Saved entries
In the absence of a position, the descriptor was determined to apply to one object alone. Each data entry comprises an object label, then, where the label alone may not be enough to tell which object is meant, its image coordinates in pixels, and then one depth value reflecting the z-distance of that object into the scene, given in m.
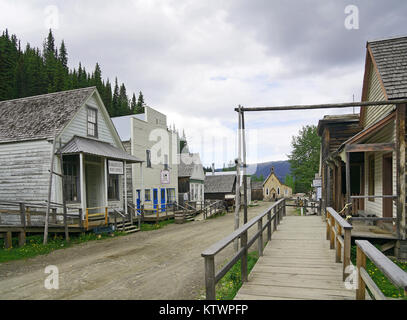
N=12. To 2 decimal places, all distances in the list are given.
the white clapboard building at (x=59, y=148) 14.59
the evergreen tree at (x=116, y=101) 69.19
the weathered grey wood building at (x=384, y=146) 9.02
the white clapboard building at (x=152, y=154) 22.77
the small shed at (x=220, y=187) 43.59
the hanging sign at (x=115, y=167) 16.84
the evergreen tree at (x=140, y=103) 78.80
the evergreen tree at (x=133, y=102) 92.62
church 72.94
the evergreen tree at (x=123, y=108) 71.00
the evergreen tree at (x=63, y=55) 89.75
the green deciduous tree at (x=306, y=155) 52.31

## AIM OF THE EXERCISE
With the pictures left out, write out all of the data exactly.

## SOLUTION FOR THIS EXERCISE
In the absence of a position, the descriptor was determined to apply to one object alone. Each data entry comprises an object label, then, where the label alone may not be enough to tell which object is meant, its image coordinates in pixels, and then one depth value reflecting the z-distance of that object into the scene, given in m.
N=12. To 2 decimal places, all distances in the list are given.
the white clapboard building at (x=59, y=148) 14.59
the evergreen tree at (x=116, y=101) 69.19
the weathered grey wood building at (x=384, y=146) 9.02
the white clapboard building at (x=152, y=154) 22.77
the small shed at (x=220, y=187) 43.59
the hanging sign at (x=115, y=167) 16.84
the evergreen tree at (x=140, y=103) 78.80
the evergreen tree at (x=133, y=102) 92.62
church 72.94
the evergreen tree at (x=123, y=108) 71.00
the evergreen tree at (x=63, y=55) 89.75
the green deciduous tree at (x=306, y=155) 52.31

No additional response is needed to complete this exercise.